◆ Your goal
Show each line below that contains the string "percent". Case counts.

◆ Records to use
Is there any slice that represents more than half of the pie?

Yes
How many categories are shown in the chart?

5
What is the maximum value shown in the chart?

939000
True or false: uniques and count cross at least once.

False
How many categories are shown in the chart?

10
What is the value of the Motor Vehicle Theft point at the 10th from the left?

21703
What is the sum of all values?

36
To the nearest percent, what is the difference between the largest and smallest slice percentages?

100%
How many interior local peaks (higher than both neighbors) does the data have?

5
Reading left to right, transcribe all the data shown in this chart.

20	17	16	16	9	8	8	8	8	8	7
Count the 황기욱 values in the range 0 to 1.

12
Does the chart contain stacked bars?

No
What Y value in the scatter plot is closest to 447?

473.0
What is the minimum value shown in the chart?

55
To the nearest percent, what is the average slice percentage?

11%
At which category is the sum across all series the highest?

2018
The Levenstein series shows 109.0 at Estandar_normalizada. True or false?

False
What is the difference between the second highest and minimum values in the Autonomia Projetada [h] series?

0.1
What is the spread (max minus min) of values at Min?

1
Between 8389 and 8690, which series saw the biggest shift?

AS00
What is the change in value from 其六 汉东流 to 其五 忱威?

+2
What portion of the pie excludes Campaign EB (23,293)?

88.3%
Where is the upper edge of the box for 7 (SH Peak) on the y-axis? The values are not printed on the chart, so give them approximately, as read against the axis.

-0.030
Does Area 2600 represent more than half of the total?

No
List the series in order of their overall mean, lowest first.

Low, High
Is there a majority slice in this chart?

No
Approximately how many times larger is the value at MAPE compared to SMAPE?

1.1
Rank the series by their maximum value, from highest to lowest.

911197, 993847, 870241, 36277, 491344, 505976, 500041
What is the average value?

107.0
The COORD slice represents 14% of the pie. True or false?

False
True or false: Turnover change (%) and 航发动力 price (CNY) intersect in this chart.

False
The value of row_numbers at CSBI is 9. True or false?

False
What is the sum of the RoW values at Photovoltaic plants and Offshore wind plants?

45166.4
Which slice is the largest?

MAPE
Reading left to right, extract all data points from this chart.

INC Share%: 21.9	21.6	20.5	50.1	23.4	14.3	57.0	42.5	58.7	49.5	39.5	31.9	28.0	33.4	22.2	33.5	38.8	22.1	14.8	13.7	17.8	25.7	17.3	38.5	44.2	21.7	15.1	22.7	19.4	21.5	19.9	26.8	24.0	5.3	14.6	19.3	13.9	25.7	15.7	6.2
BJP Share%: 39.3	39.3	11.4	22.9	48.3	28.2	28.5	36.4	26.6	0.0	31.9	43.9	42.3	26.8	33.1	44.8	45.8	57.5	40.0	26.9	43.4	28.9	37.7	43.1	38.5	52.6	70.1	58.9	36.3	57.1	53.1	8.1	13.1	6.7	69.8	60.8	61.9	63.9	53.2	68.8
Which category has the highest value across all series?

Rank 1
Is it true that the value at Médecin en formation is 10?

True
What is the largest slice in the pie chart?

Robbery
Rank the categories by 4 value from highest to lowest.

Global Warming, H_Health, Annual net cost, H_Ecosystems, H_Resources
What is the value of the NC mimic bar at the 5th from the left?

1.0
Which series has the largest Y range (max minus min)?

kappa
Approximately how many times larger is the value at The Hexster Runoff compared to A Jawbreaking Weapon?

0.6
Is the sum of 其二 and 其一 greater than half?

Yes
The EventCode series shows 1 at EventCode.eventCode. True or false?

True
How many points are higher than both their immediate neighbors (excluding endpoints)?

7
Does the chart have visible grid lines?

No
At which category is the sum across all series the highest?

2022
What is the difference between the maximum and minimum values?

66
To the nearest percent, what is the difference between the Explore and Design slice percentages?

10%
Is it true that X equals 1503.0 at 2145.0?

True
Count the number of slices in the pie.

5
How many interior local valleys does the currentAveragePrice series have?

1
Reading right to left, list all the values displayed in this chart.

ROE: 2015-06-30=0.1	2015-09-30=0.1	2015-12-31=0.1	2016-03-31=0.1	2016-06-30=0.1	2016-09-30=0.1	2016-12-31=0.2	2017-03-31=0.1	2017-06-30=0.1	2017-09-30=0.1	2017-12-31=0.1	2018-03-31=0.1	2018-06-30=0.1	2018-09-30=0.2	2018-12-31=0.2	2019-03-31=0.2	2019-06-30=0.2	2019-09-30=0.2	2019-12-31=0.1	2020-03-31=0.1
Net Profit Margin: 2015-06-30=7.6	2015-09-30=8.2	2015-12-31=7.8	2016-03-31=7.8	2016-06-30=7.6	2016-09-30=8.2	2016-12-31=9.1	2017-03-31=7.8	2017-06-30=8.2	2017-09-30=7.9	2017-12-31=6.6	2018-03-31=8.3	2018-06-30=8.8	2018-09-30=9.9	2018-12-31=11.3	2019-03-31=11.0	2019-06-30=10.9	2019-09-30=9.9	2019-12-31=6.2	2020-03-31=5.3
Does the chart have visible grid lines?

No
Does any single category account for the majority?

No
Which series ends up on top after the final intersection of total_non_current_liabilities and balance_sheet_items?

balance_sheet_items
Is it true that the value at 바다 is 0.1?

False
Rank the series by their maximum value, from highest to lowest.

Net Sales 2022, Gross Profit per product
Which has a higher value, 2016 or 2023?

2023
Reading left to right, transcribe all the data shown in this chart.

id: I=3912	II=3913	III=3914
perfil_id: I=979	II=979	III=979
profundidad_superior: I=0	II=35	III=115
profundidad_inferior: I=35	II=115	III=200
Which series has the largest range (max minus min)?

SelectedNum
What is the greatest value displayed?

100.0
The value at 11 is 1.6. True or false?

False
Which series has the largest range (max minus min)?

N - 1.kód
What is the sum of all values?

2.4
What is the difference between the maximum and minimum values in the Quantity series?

◆ Response to the exercise
To the nearest percent, what is the difference between the largest and smallest slice percentages?
To the nearest percent, what is the average slice percentage?
To the nearest percent, what is the difference between the Explore and Design slice percentages?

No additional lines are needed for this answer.